--- TEXTE SOURCE ---
Chronique
Texte: Elena Martinez - Institut des humanités en médecine (IHM)
Photo: DR K H Fung / Science Photo Library

La PMA comme révélateur des rapports entre médecine et société

La procréation médicalement assistée (PMA) est un domaine qui, depuis son institutionnalisation dans les années 1970, a été perçu comme recouvrant des enjeux sociétaux importants.

Cela a justifié, à partir des années 1980, un encadrement via des commissions d’éthique et des dispositions légales. Certains pays, décrits comme libéraux, autorisent un large éventail de techniques et ne restreignent guère leur accès. D’autres, jugés restrictifs, limitent le choix des pratiques autorisées, réservant certaines aux seuls couples hétérosexuels mariés où un diagnostic de stérilité a été posé.

«Avec le recul, on observe que les réglementations de la PMA reflètent et reproduisent les normes sociales relatives au genre et aux liens de parenté, mais participent aussi à leur évolution», explique Catherine Fussinger, responsable de recherche à l’IHM. Par exemple, l’adage du droit romain selon lequel «la mère est toujours certaine, le père incertain» est un argument qui a été mobilisé pour rendre admissible le don de sperme et pour justifier l’interdiction du don d’ovocytes, toujours en vigueur en Suisse. Dans d’autres pays, la distinction entre maternité génétique, gestationnelle et parentale, vient questionner notre conception de ce qui fait d’une femme une mère: devient-on mère lorsqu’on transmet ses chromosomes? Ou parce que l’on porte et donne naissance, comme dans le cas d’une FIV avec don d’ovocytes? Ou encore parce que l’on prodigue soins et éducation, comme le font les parents d’intention lors d’une gestation pour autrui (GPA) ou d’une adoption?
---
> [CONSIGNES]
• A. Recopiez fidèlement le passage de l'article sur la PMA qui va de «La procréation médicalement» à «a été posé.».
• B. Relevez, dans l'article sur la PMA, les différentes formes de maternité que certains pays distinguent.
• C. Poursuivez l'article sur la PMA à la suite de sa dernière phrase.
--- DONNÉES DU CORPUS ---
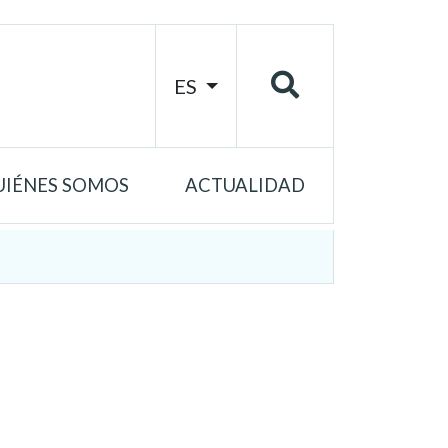
ES
UIÉNES SOMOS
ACTUALIDAD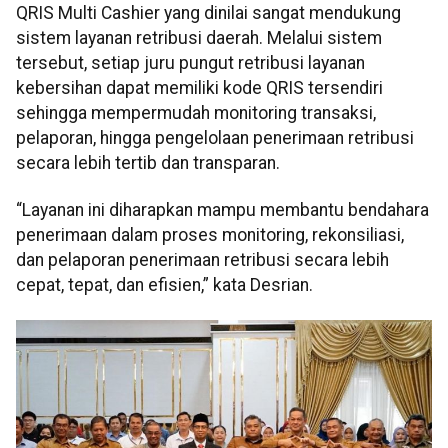
QRIS Multi Cashier yang dinilai sangat mendukung
sistem layanan retribusi daerah. Melalui sistem
tersebut, setiap juru pungut retribusi layanan
kebersihan dapat memiliki kode QRIS tersendiri
sehingga mempermudah monitoring transaksi,
pelaporan, hingga pengelolaan penerimaan retribusi
secara lebih tertib dan transparan.
“Layanan ini diharapkan mampu membantu bendahara
penerimaan dalam proses monitoring, rekonsiliasi,
dan pelaporan penerimaan retribusi secara lebih
cepat, tepat, dan efisien,” kata Desrian.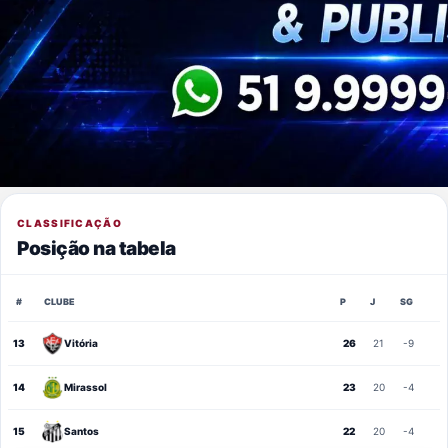
CLASSIFICAÇÃO
Posição na tabela
#
CLUBE
P
J
SG
13
Vitória
26
21
-9
14
Mirassol
23
20
-4
15
Santos
22
20
-4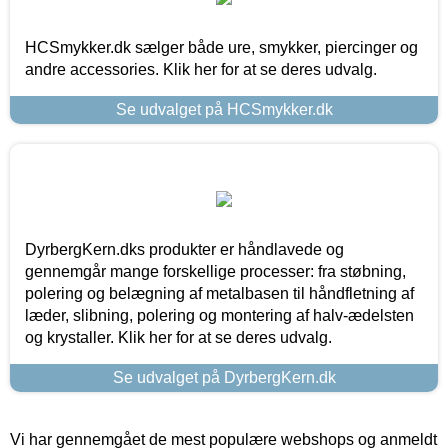
HCSmykker.dk sælger både ure, smykker, piercinger og
andre accessories. Klik her for at se deres udvalg.
Se udvalget på HCSmykker.dk
DyrbergKern.dks produkter er håndlavede og
gennemgår mange forskellige processer: fra støbning,
polering og belægning af metalbasen til håndfletning af
læder, slibning, polering og montering af halv-ædelsten
og krystaller. Klik her for at se deres udvalg.
Se udvalget på DyrbergKern.dk
Vi har gennemgået de mest populære webshops og anmeldt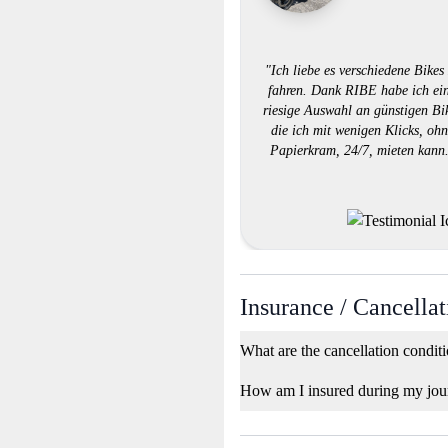
"Ich liebe es verschiedene Bikes
fahren. Dank RIBE habe ich ei
riesige Auswahl an günstigen Bi
die ich mit wenigen Klicks, oh
Papierkram, 24/7, mieten kann
Insurance / Cancellat
What are the cancellation condit
How am I insured during my jou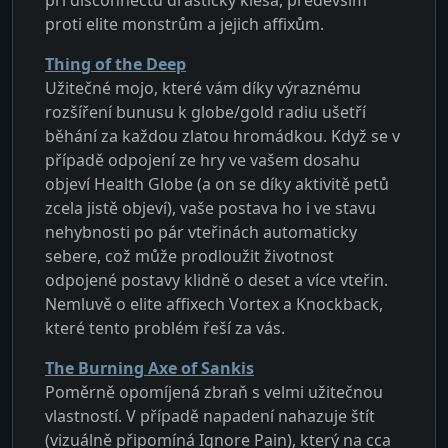
proti elite monstrům a jejich affixům.
Thing of the Deep
Užitečné mojo, které vám díky výraznému
rozšíření bunusu k globe/gold radiu ušetří
běhání za každou zlatou hromádkou. Když se v
případě odpojení ze hry ve vašem dosahu
objeví Health Globe (a on se díky aktivitě petů
zcela jistě objeví), vaše postava ho i ve stavu
nehybnosti po pár vteřinách automaticky
sebere, což může prodloužit životnost
odpojené postavy klidně o deset a více vteřin.
Nemluvě o elite affixech Vortex a Knockback,
které tento problém řeší za vás.
The Burning Axe of Sankis
Poměrně opomíjená zbraň s velmi užitečnou
vlastností. V případě napadení nahazuje štít
(vizuálně připomíná Ignore Pain), který na cca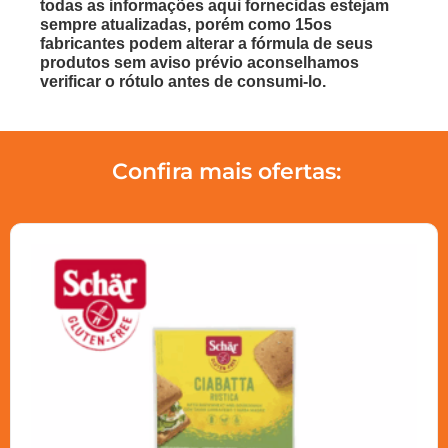
todas as informações aqui fornecidas estejam
sempre atualizadas, porém como 15os
fabricantes podem alterar a fórmula de seus
produtos sem aviso prévio aconselhamos
verificar o rótulo antes de consumi-lo.
Confira mais ofertas: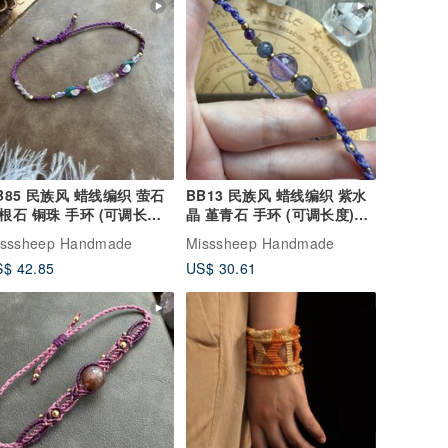
B85 民族风 蜡线编织 萤石
BB13 民族风 蜡线编织 紫水
根石 铜珠 手环 (可调长度)
晶 堇青石 手环 (可调长度)民
族风
族风
isssheep Handmade
Misssheep Handmade
$ 42.85
US$ 30.61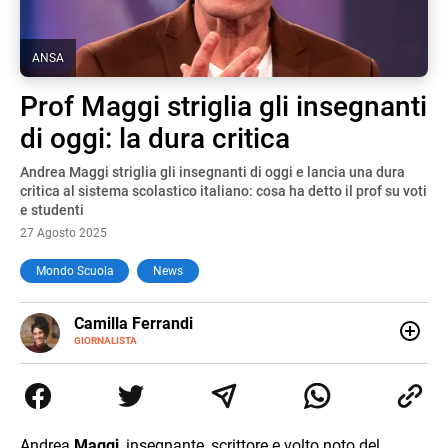
ANSA
Prof Maggi striglia gli insegnanti
di oggi: la dura critica
Andrea Maggi striglia gli insegnanti di oggi e lancia una dura
critica al sistema scolastico italiano: cosa ha detto il prof su voti
e studenti
27 Agosto 2025
Mondo Scuola
News
E-
Camilla Ferrandi
MAIL
LINKEDIN
GIORNALISTA
Nata e cresciuta a Grosseto, sono una giornalista
pubblicista laureata in Scienze politiche. Nel 2016 decido
di trasformare la passione per la scrittura in un lavoro, e
da lì non mi sono più fermata. L’attualità è il mio pane
quotidiano, i libri la mia via per evadere e viaggiare con la
Andrea
Maggi
, insegnante, scrittore e volto noto del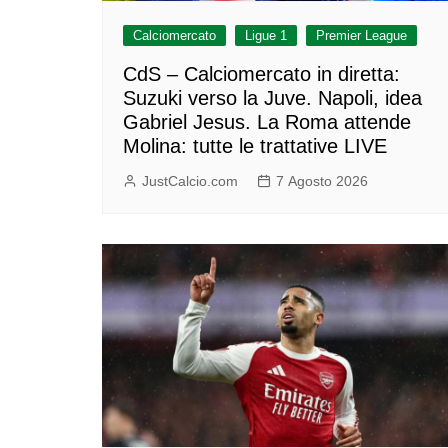
Calciomercato
Ligue 1
Premier League
CdS – Calciomercato in diretta:
Suzuki verso la Juve. Napoli, idea
Gabriel Jesus. La Roma attende
Molina: tutte le trattative LIVE
JustCalcio.com
7 Agosto 2026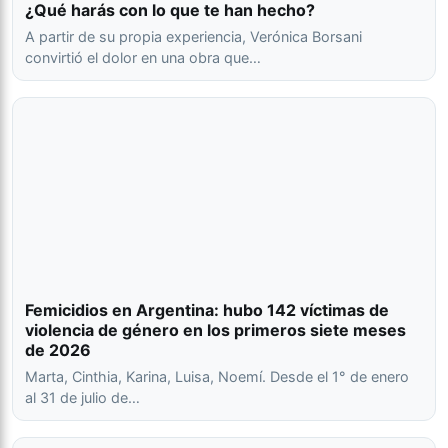
¿Qué harás con lo que te han hecho?
A partir de su propia experiencia, Verónica Borsani
convirtió el dolor en una obra que…
Femicidios en Argentina: hubo 142 víctimas de
violencia de género en los primeros siete meses
de 2026
Marta, Cinthia, Karina, Luisa, Noemí. Desde el 1° de enero
al 31 de julio de…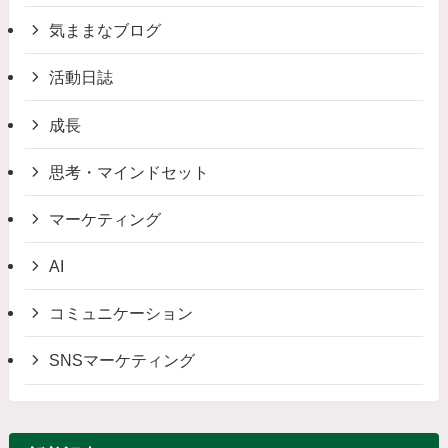
気ままなブログ
活動日誌
成長
思考・マインドセット
マーケティング
AI
コミュニケーション
SNSマーケティング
---
> [CORRIGÉS]
• A.
La procréation médicalement assistée (PMA) est un domaine qui, depuis son institutionnalisation dans les années 1970, a été perçu comme recouvrant des enjeux sociétaux importants.

Cela a justifié, à partir des années 1980, un encadrement via des commissions d’éthique et des dispositions légales. Certains pays, décrits comme libéraux, autorisent un large éventail de techniques et ne restreignent guère leur accès. D’autres, jugés restrictifs, limitent le choix des pratiques autorisées, réservant certaines aux seuls couples hétérosexuels mariés où un diagnostic de stérilité a été posé.

• B. maternité génétique, maternité gestationnelle, maternité parentale

• C.
Une question actuelle est celle du «droit aux origines», soit la possibilité de pouvoir accéder à l’identité des donneurs et donneuses de gamètes pour les enfants issus de leur don. Garanti en Suisse depuis l’entrée en vigueur de la loi sur la PMA en 2001, le droit aux origines est fréquemment présenté comme une évidence et une nécessité. Par le passé, l’anonymat a pourtant été considéré comme une meilleure solution pour toutes les parties et c’est encore le cas dans certains pays aujourd’hui. Les arguments d’ordre psychologique ou génétique invoqués pour ancrer ce principe de transparence, ainsi que les modalités pour assurer pratiquement ce droit aux origines, méritent un examen nuancé. Ce sera le propos des journées d’études «La PMA et sa réglementation en Europe de l’Ouest» du 7 décembre 2020 et du 22 janvier 2021 à l’UNIL.



Partagez:

 
 
 

Historienne de la médecine et responsable de recherche à l’IHM, Catherine Fussinger a réuni des collègues de l’UNIL issus du droit, de l’éthique, de la sociologie et des études genre pour organiser ce cycle sur la PMA.